Tenant’s Corporate Parent Insulated from Lease Default Claim; But Liable for Use and Occupancy

Last Fall, the Massachusetts Appeals Court held in OMV Associates, L.P. v Clearway Acquisition, Inc., 82 Mass. App. Ct. 561 (2012), that a lessee’s corporate parent could not be reached under traditional veil-piercing principles to pay the debt of a subsidiary that breached a commercial lease.

In affirming the Superior Court’s allowance of the corporate parent’s Motion for Judgment Notwithstanding the Verdict, thereby insulating the parent from liability for its subsidiary’s unpaid rent, the Appeals Court relied heavily on the fact that the relationship between the landlord and tenant “was established by the written lease agreements.”

Although the Court noted that employees of the various entities involved, and perhaps the public itself, may have been confused by intermingling of the resources of the tenant and its parent, “the evidence did not support a finding of confused intermingling in relation to [the landlord].” The decision suggests that commercial landlords seeking to hold a tenant’s parent company responsible for rent may have a tough row to hoe, especially where, as in OMV: (i) the corporate relationship between the tenant and its relative was not established until after the lease was signed, and (ii) the parent company did not guarantee the lease obligations. The Appeals Court emphasized that it is a “rare situation” in which a plaintiff may pierce the corporate veil in a “contract-based relationship, where the parties are plainly identified and their rights and obligations clearly defined. . . .” See OMV, 82 Mass. App. Ct. at 567.

Two other aspects of the OMV decision may resonate with commercial landlords and tenants.

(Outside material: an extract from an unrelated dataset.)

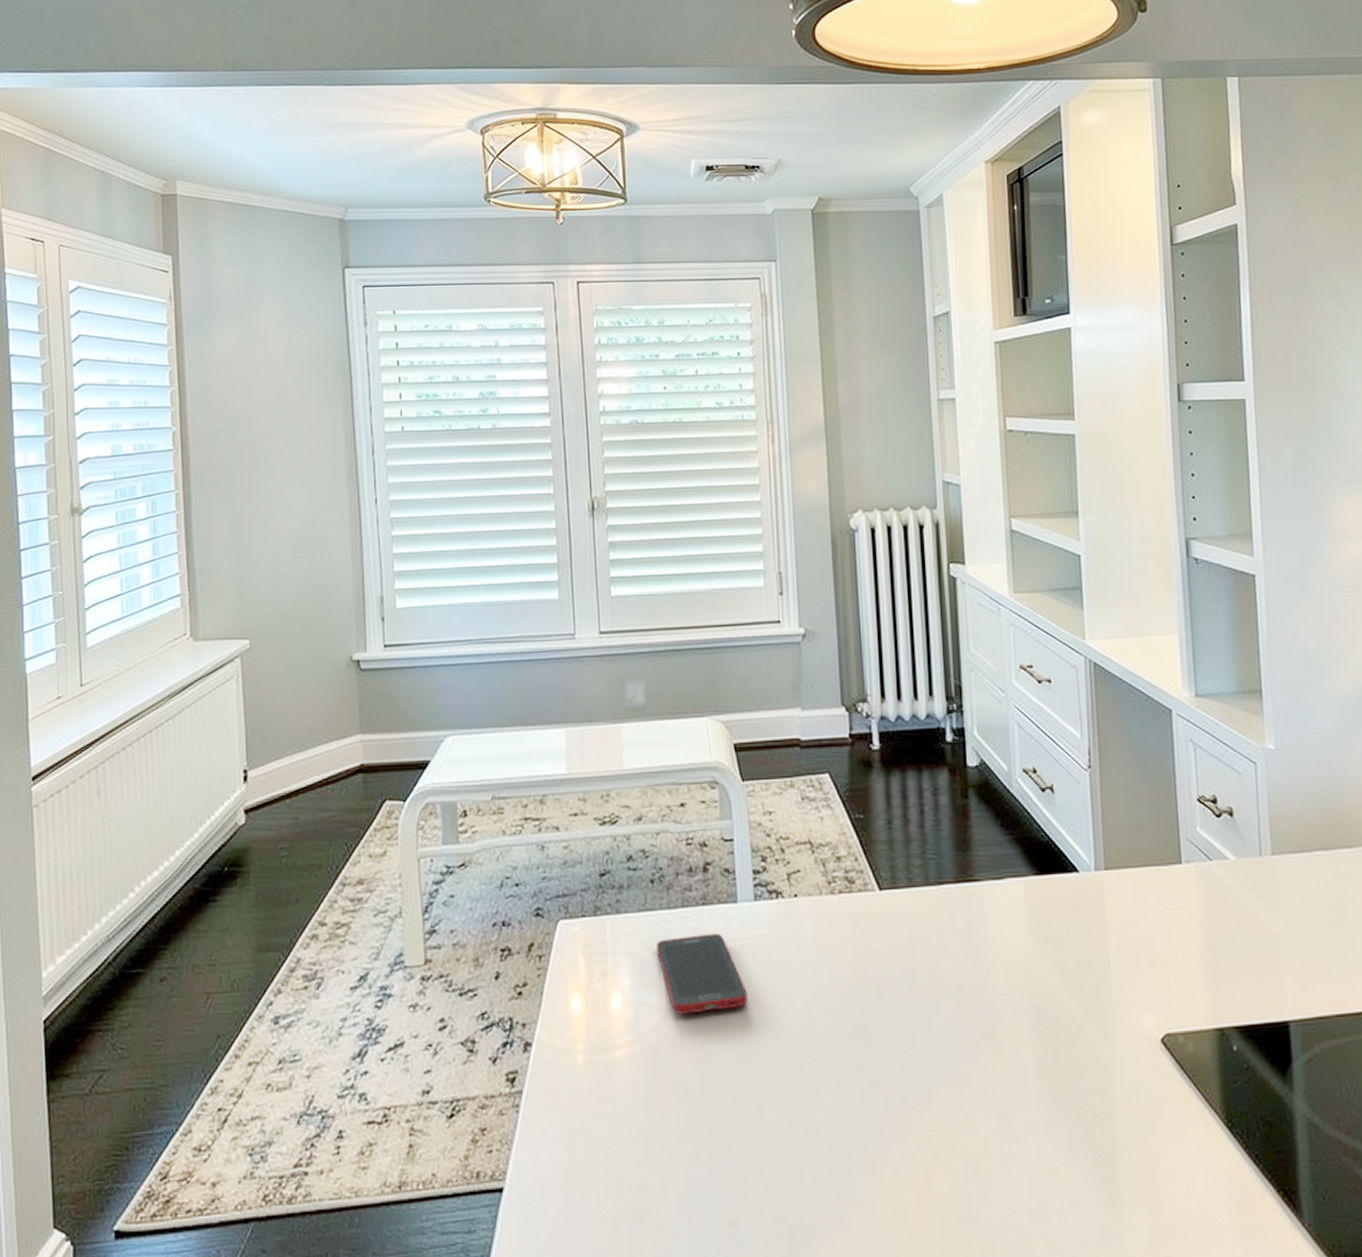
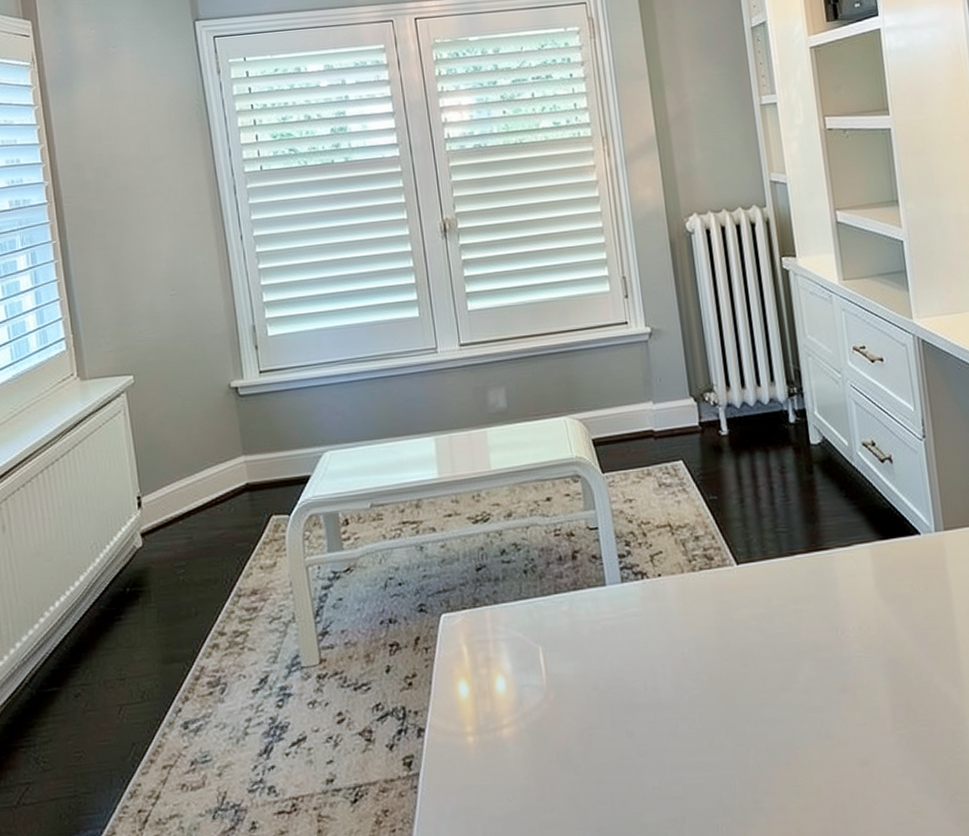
cell phone: present [657,933,748,1015] -> none [534,615,622,693]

First, the Appeals Court held that the re-letting of the premises after a purported surrender by the tenant did not constitute an acceptance of that surrender where the lease expressly authorized re-letting upon tenant’s default. See id. at 572-73.

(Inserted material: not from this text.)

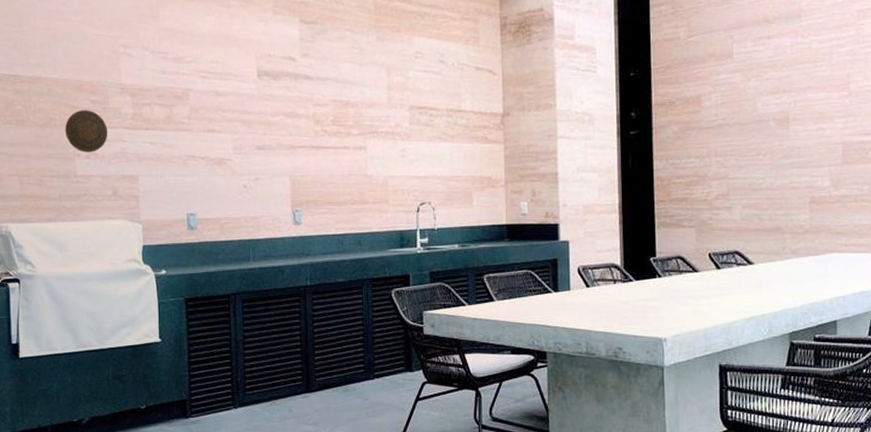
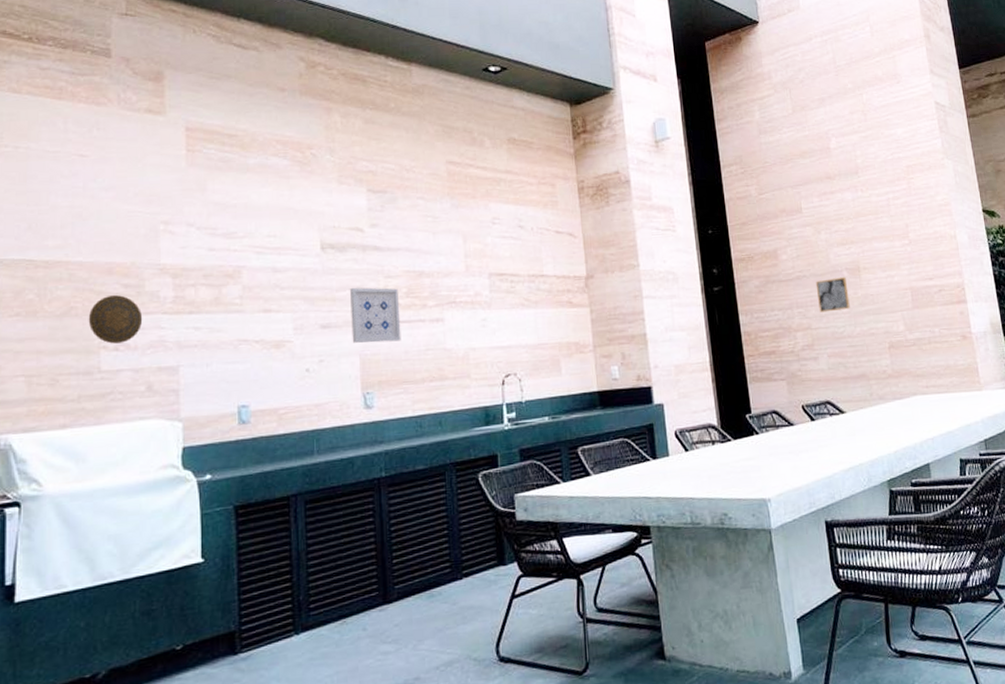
wall art: none [283,114,327,166] -> present [350,287,401,343]
wall art: none [738,127,773,163] -> present [815,276,850,313]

Second, the Appeals Court upheld the Superior Court’s judgment against the tenant’s parent company for use and occupancy payments for a short period of time after the tenant ceased to pay rent, during which the parent company’s employees worked at the premises regularly. The use and occupancy judgment was supported by a finding that an implied agreement for use and occupancy (but not to undertake lease obligations) existed between the landlord and the corporate parent, evidenced by issuance of building identification cards to the parent company’s employees.